Ariadna: Diana, what can I do, if I do not love?

Diana: Try it and you will know, you traitor.

Ariadna: How is it possible to know? Teach me?

Diana: I don’t believe that it is possible to give instruction in love. But it possible for hope and desire to guide you.

Ariadna: What are hope and desire?

Diana: Desire is for any good, and hope, that is for those who live while they have not reached it.

Ariadna: I do not know rhetoric; speak to me in my own language, that is the philomosophy[3] that the devil taught you.

Diana: Now well, I want to give you a lesson in love, although the art really only is to see, and be seen to please me. Look at me.

Ariadna: I have already looked at you.

Diana: More, I say.

Ariadna: Another look?

Diana: Imagine that you like me, even though I lack beauty.

Ariadna: I am imagining it.

Diana: Now you want to enjoy imagining it.

Ariadna: How?

Diana: With the performance, that is where love entertains.

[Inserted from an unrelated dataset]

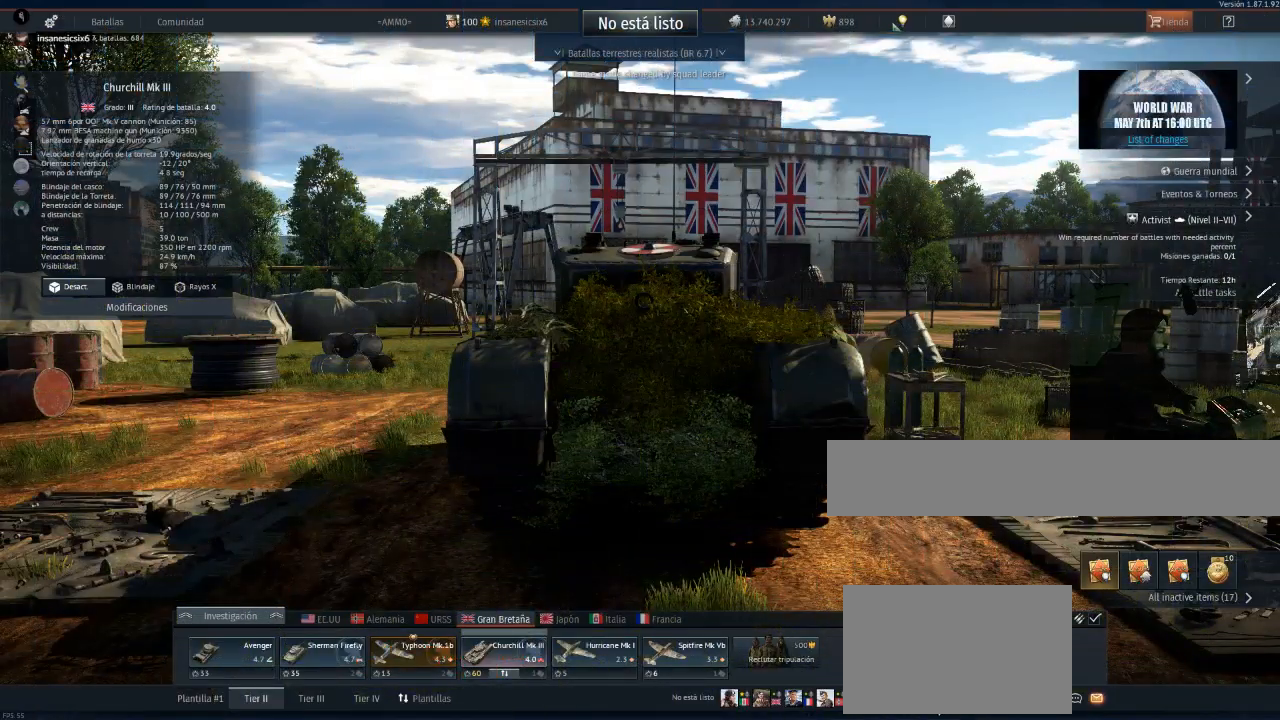
{"keys": [], "mouse": [], "mouse_move": "still", "events": []}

Ariadne: What performance is that?

Diana: Is there anything more rustic?

Ariadna: I am a fool!

Diana: Either you despise me because I am tedious, or you are the most ignorant of any man born.

Ariadna: So my woes have made me: I will make amends later.

Diana: If you wait like Narcissus to fall in love with yourself, my eyes will make fountains of anger; when you look at me that will be the warning.

Ariadna: Your warning also annoys me. When I see a woman crying, I find myself falling down laughing in sheer pleasure.

Diana: Well may you despise me, but in faith, you will cry yourselfsome day.

Enter Fineo.

Fineo: The cow-yard looks good, you have looked after it well.

Ariadna: What do you want of me? If Diana will let me be.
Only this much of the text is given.